Avrupa'da Luther ve Calvin'in sözcülüğünü üstlendikleri yeni akımların, eskileriyle bir arada barınabilmesi ancak Otuz Yıl Savaşları'nda (1618- 48), Avrupa nüfusunun dörtte birinin yok olması sonucu gerçekleşebilecekti. İngiltere de bu sarsıntılardan payını almış, bölünmüş, çatışmalar ve idamlar hızlanmıştı. 1509'dan 1547'ye kadar İngiltere kralı olan VIII. Henry'nin yönetimi bu çatışmaların açılış perdelerine sahne oldu, Henry önce Katolikliği savunmuş sonra evliliğini iptal etmeyi reddeden papa ve piskoposlarıyla bozuşup giderek Protestan öğretisine yaklaşmaya başlamıştı.
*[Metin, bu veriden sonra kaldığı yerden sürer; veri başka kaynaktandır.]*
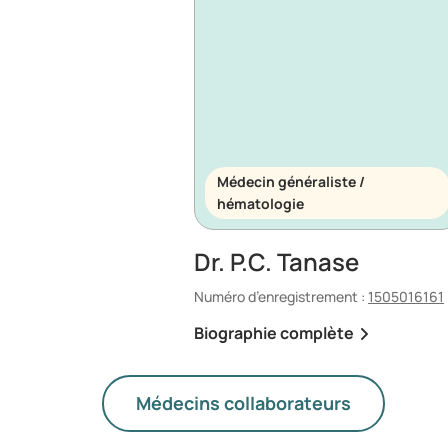
Médecin généraliste /
hématologie
Dr. P.C. Tanase
Numéro d’enregistrement :
1505016161
Biographie complète
Médecins collaborateurs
Bu arada kilise mallarına el konması, ayrılıkları derinleştirmiş; kilise arazilerinden zenginleşen aristokratlar ve burjuvazi de Protestanları desteklemeye başlamıştı. Bu çatışmaların ülkeyi yıpratması üzerine, Parlamento 1534'te Kral'a yeni milli Anglikan Kilisesi’nin şefi olarak kilise ve devlet üzerinde kesin yetki veren “Üstünlük Yasası'nı kabul etti. Vatikan ile kopuş için, büyük bir adım atılmış gibi görünüyordu; ama İngiltere'de Katolikler de henüz son sözlerini söylememişlerdi.
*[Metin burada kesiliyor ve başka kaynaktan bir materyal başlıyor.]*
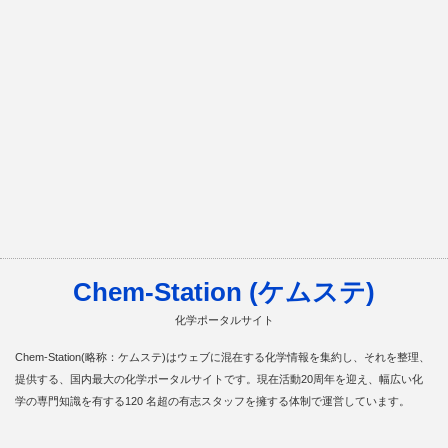
Chem-Station (ケムステ)
化学ポータルサイト
Chem-Station(略称：ケムステ)はウェブに混在する化学情報を集約し、それを整理、
提供する、国内最大の化学ポータルサイトです。現在活動20周年を迎え、幅広い化
学の専門知識を有する120 名超の有志スタッフを擁する体制で運営しています。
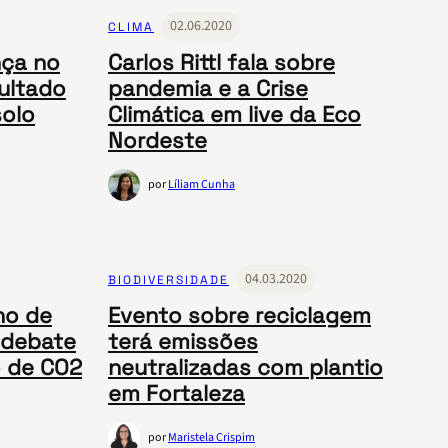
02.06.2020
CLIMA
nça no
Carlos Rittl fala sobre
ultado
pandemia e a Crise
olo
Climática em live da Eco
Nordeste
por
Líliam Cunha
04.03.2020
BIODIVERSIDADE
no de
Evento sobre reciclagem
 debate
terá emissões
 de CO2
neutralizadas com plantio
em Fortaleza
por
Maristela Crispim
Henry on yıllarında ülser ve frenginin kendisini yiyip bitirdiğini hissedince veraset için bir liste yaptı: İlk sırada, Jane Seymour’dan olan oğlu Edward, ikinci sırada, Aragonlu Catherine'den olan kızı Mary Tudor üçüncü sırada da Anne Boleyn'den olan kızı Elizabeth vardı. Listeyi burada kesti, çünkü dördüncü sıradaki Mary Stuart'ı istemiyordu. 1547'de VI. Edward tahta oturtulunca Kraliyet Konseyi naip olarak dayısı Edward Seymour'u seçti. O sırada İngilizler ile savaşan Fransızlar, beş yaşındaki Mary Stuart'ın adını kullanarak İskoçları isyana sürüklediler.
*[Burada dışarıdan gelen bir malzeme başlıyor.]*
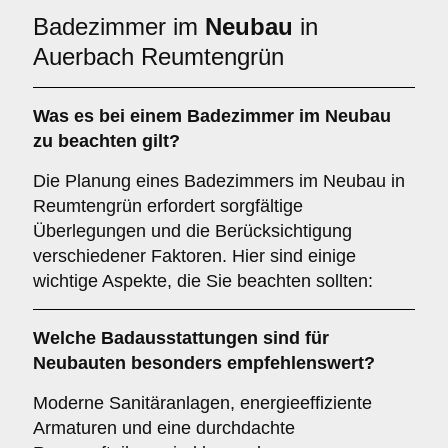
Badezimmer im
Neubau
in
Auerbach Reumtengrün
Was es bei einem
Badezimmer im Neubau
zu beachten gilt?
Die Planung eines Badezimmers im Neubau in
Reumtengrün erfordert sorgfältige
Überlegungen und die Berücksichtigung
verschiedener Faktoren. Hier sind einige
wichtige Aspekte, die Sie beachten sollten:
Welche
Badausstattungen
sind für
Neubauten
besonders empfehlenswert?
Moderne Sanitäranlagen, energieeffiziente
Armaturen und eine durchdachte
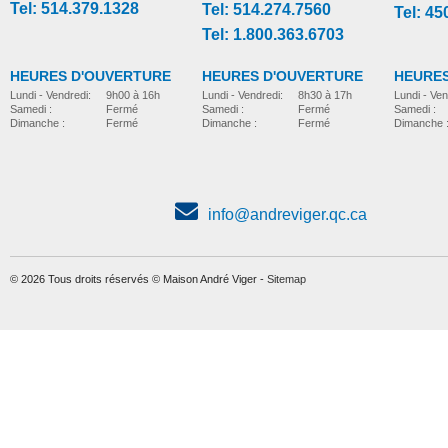
Tel: 514.379.1328
Tel: 514.274.7560
Tel: 45
Tel: 1.800.363.6703
HEURES D'OUVERTURE
HEURES D'OUVERTURE
HEURES
Lundi - Vendredi:
8h30 à 17h
Lundi - Vendredi:
9h00 à 16h
Lundi - Ven
Samedi :
Fermé
Samedi :
Fermé
Samedi :
Dimanche :
Fermé
Dimanche :
Fermé
Dimanche 
info@andreviger.qc.ca
© 2026 Tous droits réservés © Maison André Viger -
Sitemap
Somerset, İskoçları yendi; ama kardeşi Thomas Seymour, VI. Edward’ın sağlıksızlığını göz önüne alarak, tahta geçmek için komplolara başladı: Önce Mary Tudor'a, onra da Elizabeth 'e kur yaptı. Amirallik Lordu olarak hazineden çaldığı, paralar ile korsanlardan topladığı ganimetleri kullanarak silah biriktirmeye başladı. Komplosu ortaya çıkınca da 1549'da idam edildi.
Naip Somerset ise, aşırı ezilen fakirlere karşı ılımlı tutumu nedeniyle asilzadelerin öfkesini çekince, düşürülüp Londra Kulesi'ne kapatıldı. Edward döneminin sonraki dört yılı, Kral'ın kendisinin Katolik olmasına rağmen, güç dengeleri nedeniyle Protestanları tutan Warwick'in koruyuculuğunda geçti. Aristokratların ve zengin tabakanın politikaları çok açıkça desteklendi ve Katoliklere yapılan zulüm arttı.